TASK DIRECTIONS → Determine how many lines below contain the word "clock", then write that number by itself.

(Source records)
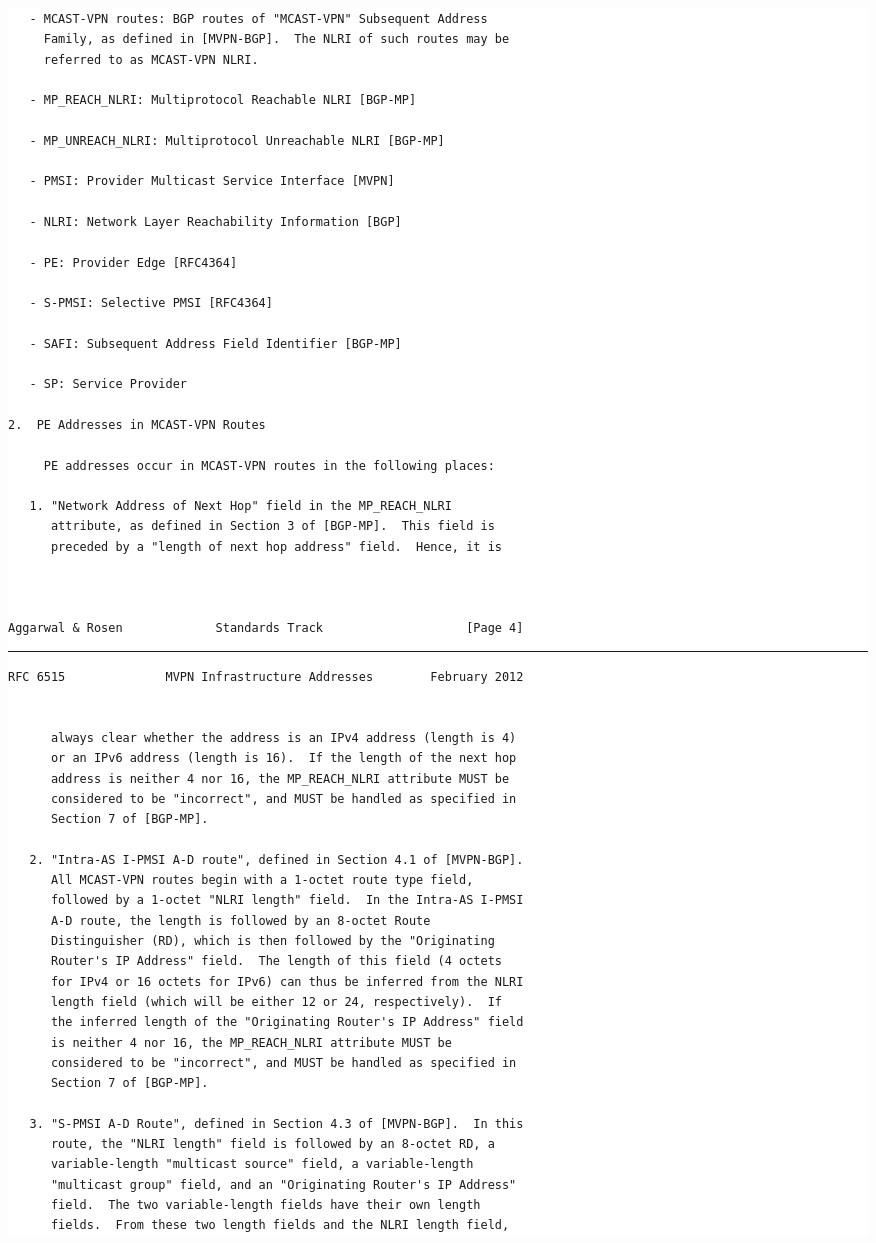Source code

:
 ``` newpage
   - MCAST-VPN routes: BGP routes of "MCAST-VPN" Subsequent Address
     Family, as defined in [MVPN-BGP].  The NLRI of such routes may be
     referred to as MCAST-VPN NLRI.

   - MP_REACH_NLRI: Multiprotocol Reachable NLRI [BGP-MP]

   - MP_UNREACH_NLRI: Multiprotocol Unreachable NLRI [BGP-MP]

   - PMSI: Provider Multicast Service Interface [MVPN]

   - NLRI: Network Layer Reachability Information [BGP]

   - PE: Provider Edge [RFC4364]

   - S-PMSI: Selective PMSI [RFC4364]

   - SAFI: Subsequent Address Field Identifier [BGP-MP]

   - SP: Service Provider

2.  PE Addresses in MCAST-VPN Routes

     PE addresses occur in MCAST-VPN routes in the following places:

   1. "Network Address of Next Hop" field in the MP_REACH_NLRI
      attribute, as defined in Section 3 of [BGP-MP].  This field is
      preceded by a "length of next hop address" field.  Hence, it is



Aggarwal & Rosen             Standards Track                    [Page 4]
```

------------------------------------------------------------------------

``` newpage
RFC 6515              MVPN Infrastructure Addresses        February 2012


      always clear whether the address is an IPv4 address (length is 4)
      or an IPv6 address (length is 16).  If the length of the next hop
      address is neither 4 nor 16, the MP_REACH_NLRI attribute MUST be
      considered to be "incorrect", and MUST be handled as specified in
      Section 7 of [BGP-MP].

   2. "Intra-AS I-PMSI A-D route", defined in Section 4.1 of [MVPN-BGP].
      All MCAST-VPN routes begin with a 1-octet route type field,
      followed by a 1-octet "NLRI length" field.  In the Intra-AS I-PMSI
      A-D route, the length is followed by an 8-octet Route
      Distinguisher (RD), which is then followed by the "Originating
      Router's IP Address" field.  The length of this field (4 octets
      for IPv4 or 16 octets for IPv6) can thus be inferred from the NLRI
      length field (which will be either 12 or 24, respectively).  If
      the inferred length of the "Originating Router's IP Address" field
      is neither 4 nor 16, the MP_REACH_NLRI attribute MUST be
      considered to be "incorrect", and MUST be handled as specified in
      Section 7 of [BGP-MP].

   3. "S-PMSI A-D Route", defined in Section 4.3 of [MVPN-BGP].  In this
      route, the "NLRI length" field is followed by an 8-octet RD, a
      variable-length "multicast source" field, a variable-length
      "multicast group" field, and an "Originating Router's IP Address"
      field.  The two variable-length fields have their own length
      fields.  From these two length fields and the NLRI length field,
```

* * *

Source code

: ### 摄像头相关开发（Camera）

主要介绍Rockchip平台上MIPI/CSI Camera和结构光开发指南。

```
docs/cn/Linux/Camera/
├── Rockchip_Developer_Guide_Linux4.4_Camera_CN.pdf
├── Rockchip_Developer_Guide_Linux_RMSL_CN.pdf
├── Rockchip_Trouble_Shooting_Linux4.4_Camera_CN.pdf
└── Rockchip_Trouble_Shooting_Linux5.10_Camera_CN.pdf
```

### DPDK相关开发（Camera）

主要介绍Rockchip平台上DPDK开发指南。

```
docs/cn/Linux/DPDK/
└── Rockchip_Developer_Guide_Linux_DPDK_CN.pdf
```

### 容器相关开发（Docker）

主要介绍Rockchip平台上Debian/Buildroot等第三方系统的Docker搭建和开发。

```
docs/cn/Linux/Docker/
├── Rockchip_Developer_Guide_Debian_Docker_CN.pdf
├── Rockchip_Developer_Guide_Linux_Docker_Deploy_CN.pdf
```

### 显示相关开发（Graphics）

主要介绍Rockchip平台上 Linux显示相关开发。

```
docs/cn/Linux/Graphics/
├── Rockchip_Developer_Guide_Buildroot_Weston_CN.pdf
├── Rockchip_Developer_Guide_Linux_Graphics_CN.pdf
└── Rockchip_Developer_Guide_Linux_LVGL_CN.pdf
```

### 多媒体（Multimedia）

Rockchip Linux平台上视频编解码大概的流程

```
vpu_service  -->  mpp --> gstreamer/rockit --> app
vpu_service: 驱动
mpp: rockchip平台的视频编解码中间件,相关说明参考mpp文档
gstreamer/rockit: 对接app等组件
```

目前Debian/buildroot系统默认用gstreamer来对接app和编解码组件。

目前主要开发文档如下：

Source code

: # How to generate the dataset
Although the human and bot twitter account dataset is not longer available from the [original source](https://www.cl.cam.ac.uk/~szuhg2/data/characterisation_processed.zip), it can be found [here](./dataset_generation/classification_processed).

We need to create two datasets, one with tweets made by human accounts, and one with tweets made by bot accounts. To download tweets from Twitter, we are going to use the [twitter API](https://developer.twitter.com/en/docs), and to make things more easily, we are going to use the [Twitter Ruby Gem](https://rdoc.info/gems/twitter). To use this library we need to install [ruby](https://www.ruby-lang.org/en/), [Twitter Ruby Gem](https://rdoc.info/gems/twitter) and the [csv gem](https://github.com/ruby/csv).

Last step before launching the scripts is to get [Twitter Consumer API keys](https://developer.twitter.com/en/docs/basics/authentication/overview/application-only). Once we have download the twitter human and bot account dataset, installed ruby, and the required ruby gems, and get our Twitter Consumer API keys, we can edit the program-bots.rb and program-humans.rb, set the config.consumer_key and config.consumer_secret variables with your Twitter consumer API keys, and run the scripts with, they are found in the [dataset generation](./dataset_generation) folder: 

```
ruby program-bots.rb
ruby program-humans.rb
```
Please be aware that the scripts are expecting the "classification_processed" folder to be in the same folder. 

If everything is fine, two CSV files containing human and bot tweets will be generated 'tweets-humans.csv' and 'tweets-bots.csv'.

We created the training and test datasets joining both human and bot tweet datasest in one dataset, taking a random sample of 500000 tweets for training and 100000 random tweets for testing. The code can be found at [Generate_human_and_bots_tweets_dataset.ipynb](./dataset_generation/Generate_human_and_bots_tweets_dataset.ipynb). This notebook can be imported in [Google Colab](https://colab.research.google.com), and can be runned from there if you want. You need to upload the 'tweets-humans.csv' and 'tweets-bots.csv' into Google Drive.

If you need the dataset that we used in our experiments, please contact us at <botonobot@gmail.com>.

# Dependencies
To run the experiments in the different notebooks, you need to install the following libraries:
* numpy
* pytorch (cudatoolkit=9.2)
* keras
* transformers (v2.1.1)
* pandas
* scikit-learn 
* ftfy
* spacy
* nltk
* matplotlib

...

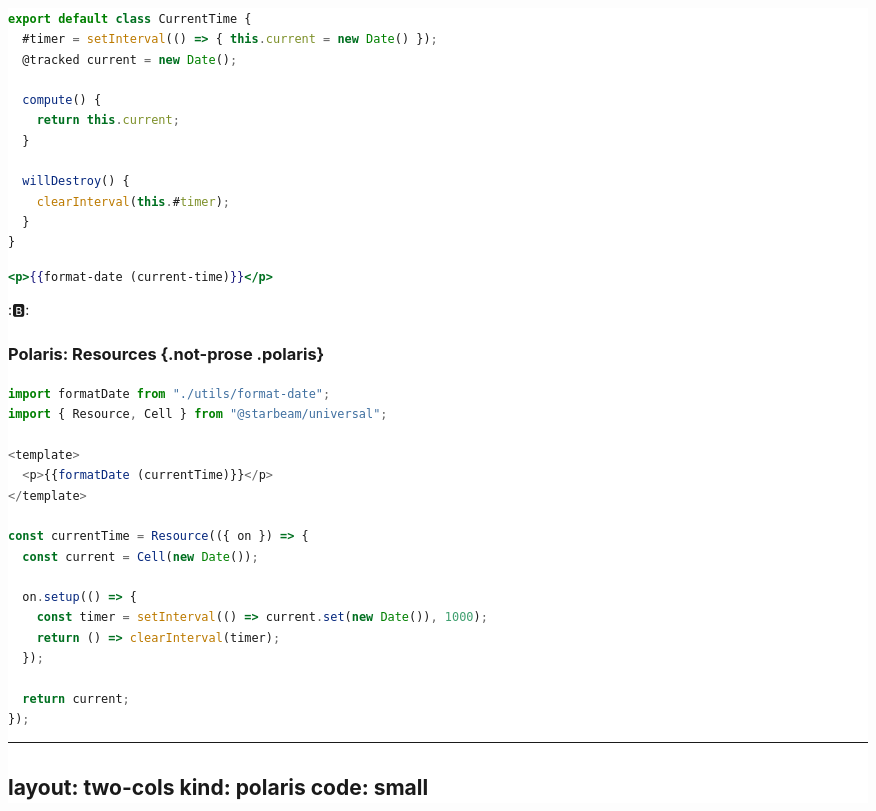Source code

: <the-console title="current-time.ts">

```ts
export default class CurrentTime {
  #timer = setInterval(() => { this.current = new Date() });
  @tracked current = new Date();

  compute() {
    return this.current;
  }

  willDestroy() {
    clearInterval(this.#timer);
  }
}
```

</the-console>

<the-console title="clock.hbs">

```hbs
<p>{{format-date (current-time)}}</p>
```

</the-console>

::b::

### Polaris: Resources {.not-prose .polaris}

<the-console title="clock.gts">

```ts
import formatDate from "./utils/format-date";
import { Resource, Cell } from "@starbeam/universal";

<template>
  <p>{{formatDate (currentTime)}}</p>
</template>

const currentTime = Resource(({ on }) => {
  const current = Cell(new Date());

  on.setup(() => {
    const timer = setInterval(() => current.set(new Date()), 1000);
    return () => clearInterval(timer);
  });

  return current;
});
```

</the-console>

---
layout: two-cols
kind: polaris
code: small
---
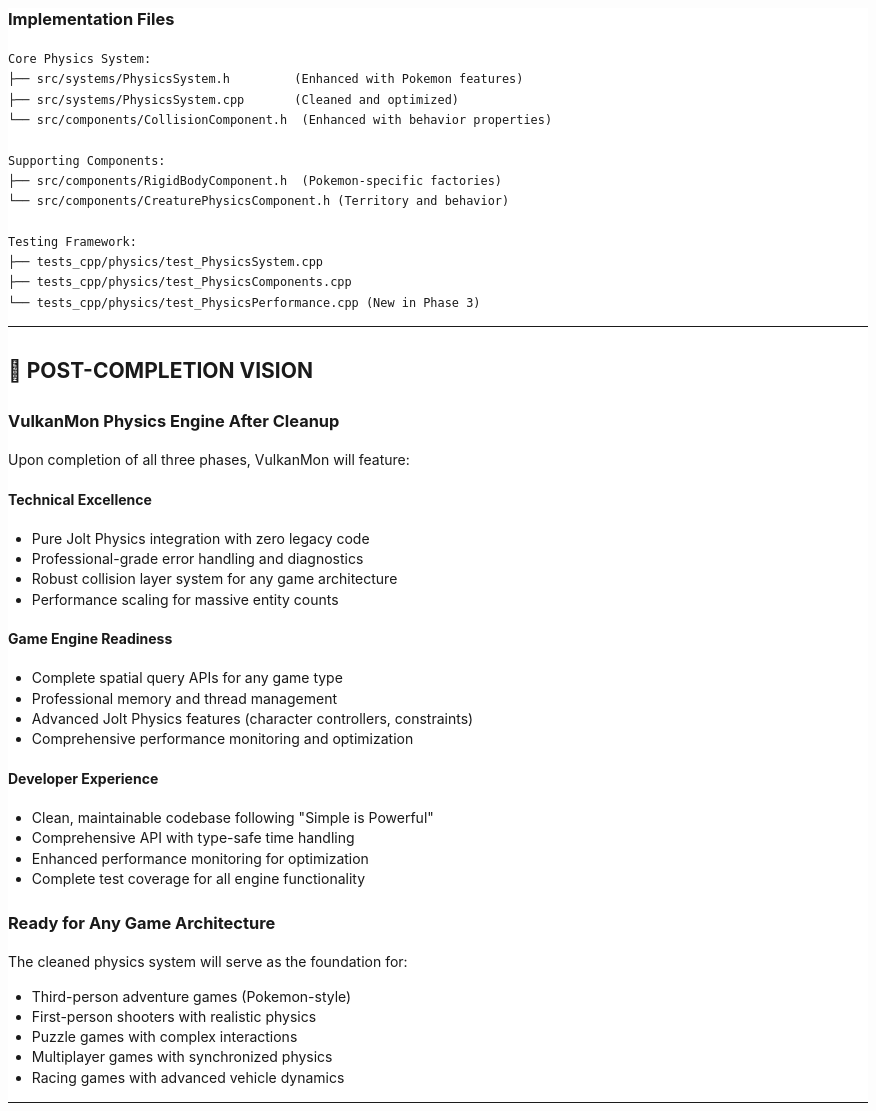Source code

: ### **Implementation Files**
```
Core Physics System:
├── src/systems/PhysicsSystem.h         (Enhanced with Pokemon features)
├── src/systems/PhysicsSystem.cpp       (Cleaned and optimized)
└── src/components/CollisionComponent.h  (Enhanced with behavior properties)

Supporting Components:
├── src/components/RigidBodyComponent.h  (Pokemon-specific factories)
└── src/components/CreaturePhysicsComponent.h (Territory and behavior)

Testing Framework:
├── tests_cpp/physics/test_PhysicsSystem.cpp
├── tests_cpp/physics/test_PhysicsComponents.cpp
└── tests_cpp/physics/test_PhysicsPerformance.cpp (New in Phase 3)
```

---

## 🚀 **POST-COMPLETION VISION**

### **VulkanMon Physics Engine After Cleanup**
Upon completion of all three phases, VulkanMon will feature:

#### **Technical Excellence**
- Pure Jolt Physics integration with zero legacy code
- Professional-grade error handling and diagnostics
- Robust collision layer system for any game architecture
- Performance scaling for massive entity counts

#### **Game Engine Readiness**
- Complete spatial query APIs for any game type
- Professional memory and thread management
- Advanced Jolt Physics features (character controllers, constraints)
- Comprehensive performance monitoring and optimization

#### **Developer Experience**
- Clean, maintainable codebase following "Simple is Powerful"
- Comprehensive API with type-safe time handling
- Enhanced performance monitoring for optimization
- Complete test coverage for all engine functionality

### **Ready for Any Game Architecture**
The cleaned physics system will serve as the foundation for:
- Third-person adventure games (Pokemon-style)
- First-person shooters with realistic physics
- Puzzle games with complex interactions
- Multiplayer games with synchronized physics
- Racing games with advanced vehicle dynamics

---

SOLUTION → 2